Recently, a pregnant woman died in Ireland because abortions are illegal. She suffered a blood infection from a miscarriage. While not an exact situation that might occur in Michigan, it points to the critical nature of medical emergencies. Something not deemed enough of an emergency one day to be life threatening, may be the next day. By then, it is too late. Yet Michigan wants to codify this into law.

In addition, SB 975 upends the entire concept of comprehensive care and that a patient comes first. With this law, the conscience of the health care provider is paramount over the illness of the patient.

Despite that, State Senator John Moolenaar, the bill’s sponsor, said the bill would “establish a solid, yet workable framework for protecting the fundamental rights for all Michigan citizens.”

That’s “all” if only health care providers are considered. That is a cruel distortion of “fundamental rights” when medical care can be denied based on the belief system of the doctor.

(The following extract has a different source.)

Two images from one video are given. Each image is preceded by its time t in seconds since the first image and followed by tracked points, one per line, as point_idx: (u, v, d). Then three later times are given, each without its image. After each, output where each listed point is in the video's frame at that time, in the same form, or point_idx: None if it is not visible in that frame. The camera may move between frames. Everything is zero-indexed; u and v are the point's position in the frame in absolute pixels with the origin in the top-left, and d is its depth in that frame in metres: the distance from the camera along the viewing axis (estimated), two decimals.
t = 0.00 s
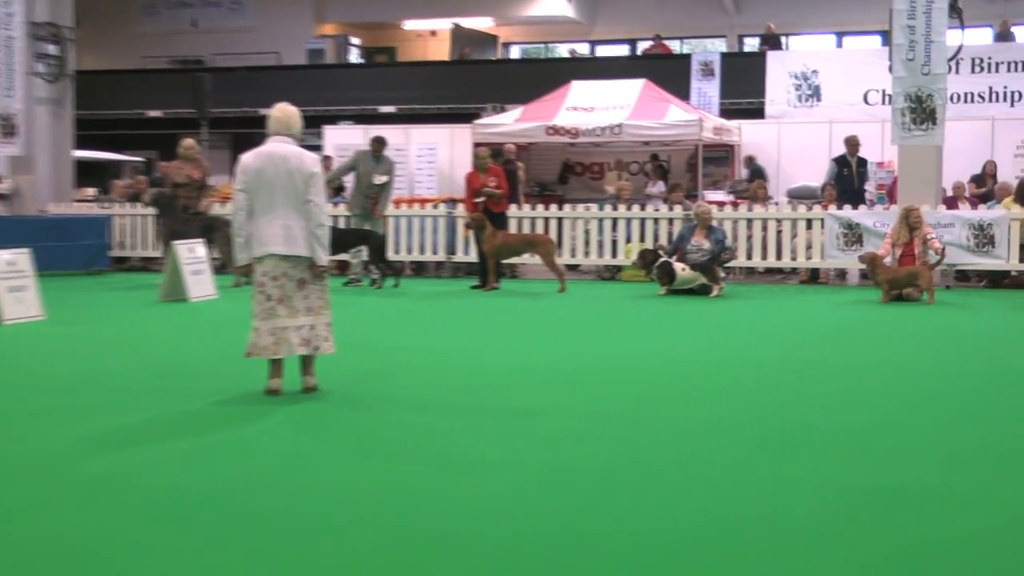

There is another element in this bill that is important to consider. In some rural areas, health care is limited. A medical facility, run by a religious organization, may be the closest available. That facility might reject some medical conditions. A burden of finding a facility further away would be placed on the patient. Some of those patients may be poor or lack transportation, increasing the chances that delayed treatment may result. One of the closest things to an absolute truth in medicine is that delaying treatment is never a good thing. Even if the illness is not life threatening, the patient may be forced to endure extended suffering because a doctor feels that it is his or her’s moral superiority not to assist the sick in some situations.

Michigan is on the edge of deciding that a doctor’s conscience is more important than a patient’s sickness. There’s no way that can be considered a good thing.